A 6490 Accurate-Mass Triple Quadrupole LC–MS coupled to a 1200 series HPLC system (Agilent Technologies, Wilmington, DE, USA) was used for the target lipid profiling. UPLC conditions, including the used column, mobile phases, gradient elution program, flow rate, and total run time, were equal to those of the UPLC–QTOF/MS analysis. The parameters of the operating source conditions were as follows—3500 V positive mode of capillary voltage, 3000 V negative mode of capillary voltage, sheath gas flow of 11 L/min (UHP nitrogen) at 200 °C, drying gas flow of 15 L/min at 150 °C, and nebulizer gas flow at 25 psi. The optimal multiple reaction monitoring (MRM) conditions were used to target various lipid species.
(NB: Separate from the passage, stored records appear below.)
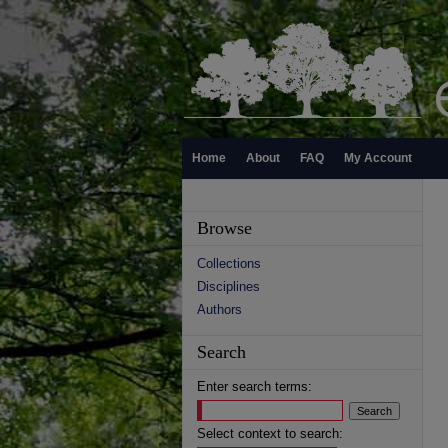
Home
About
FAQ
My Account
Browse
Collections
Disciplines
Authors
Search
Enter search terms:
Select context to search:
3.8. Data Processing and Statistical Analysis

All MSE data obtained from UPLC—QTOF/MS were collected and processed within UNIFI 1.8 Beta (Waters Corp., Milford, USA). Data within UNIFI 1.8 was passed through the apex peak detection and alignment processing algorithms. This enabled related ion components to be grouped together and analyzed as a single entity. The intensity of each ion was normalized with respect to the total ion count, to generate a data matrix that consisted of the retention time (RT), m/z value, and the normalized peak area. Charged species, salt adducts, and fragments are all automatically aligned and grouped. Next, MRM data were obtained and processed using the Agilent Mass Hunter Workstation Data Acquisition software. The MRM data of the target lipids, including the m/z of precursor ions, m/z of product ions, and RT, were exported using Qualitative Analysis B.06.00 software (Agilent Technologies, Wilmington, DE, USA). An in-house database constructed using the Skyline software package (MacCoss Laboratory, University of Washington, Seattle, WA, USA) was then applied to determine the peak area of the assigned lipids from replicate raw data. The extracted areas of the lipid species were normalized to the appropriate IS. Statistical analyses, such as principal component analysis (PCA), sparse projection to latent structure discriminant analysis (sPLS–DA), and analysis of variance (ANOVA), were performed using the Metabo-Analyst website (http://www.metaboanalyst.ca).

4. Conclusions

Antihypertensive effect of the A. sessiliflorus fruits were attributed to the improvement of vascular relaxation and decrease in blood pressure in the hypertensive animal model [26]. Blood lipids are closely related to hypertension, and have recently been reported in view of the altered composition of lipids [4]. The conclusion of our study from this point of view, global lipid profiling by UPLC–QTOF/MS and target lipid profiling by UPLC–QqQ/MS were applied to characterize the lipid alterations of rat serum due to hypertension and treatment with a drug or ASF. Exact mass scanning using QTOF/MS was effective for identifying a total of 208 lipids from six pooled samples of the normal control, SHR, SHR + 100 mg/kg of Drug (captopril), SHR + ASF 200, 400, 600 mg/kg. PCA and sPLS–DA differentiated these six groups, and 120 lipids were selected as DRLs by ANOVA (p values < 0.05). Then, via the target profiling of 120 DRLs from individual samples of six groups and ANOVA (p values < 0.05), 67 lipids (38 TGs, 4 DGs, 17 PCs, 2 PEs, and 6 LPCs) were selected as vDRLs. In particular, among them, several lipid species such as TG (62:13), TG (60:13), PC (34:4), PC (36:5), and PC (38:2) were correlated with hypertension and several hypertension treatments. To our knowledge, this study was the first attempt to assess the levels of rat serum lipids altered by hypertension and treatment with a drug or ASF. Finally, these results demonstrated the correlation between hypertension and lipid metabolism in rat serum. The identified vDRLs also have the potential to support further detailed study of the metabolism of hypertension. However, further verification and quantification studies using larger independent sample sets are necessary to demonstrate the utility of these lipids as potential hypertension markers.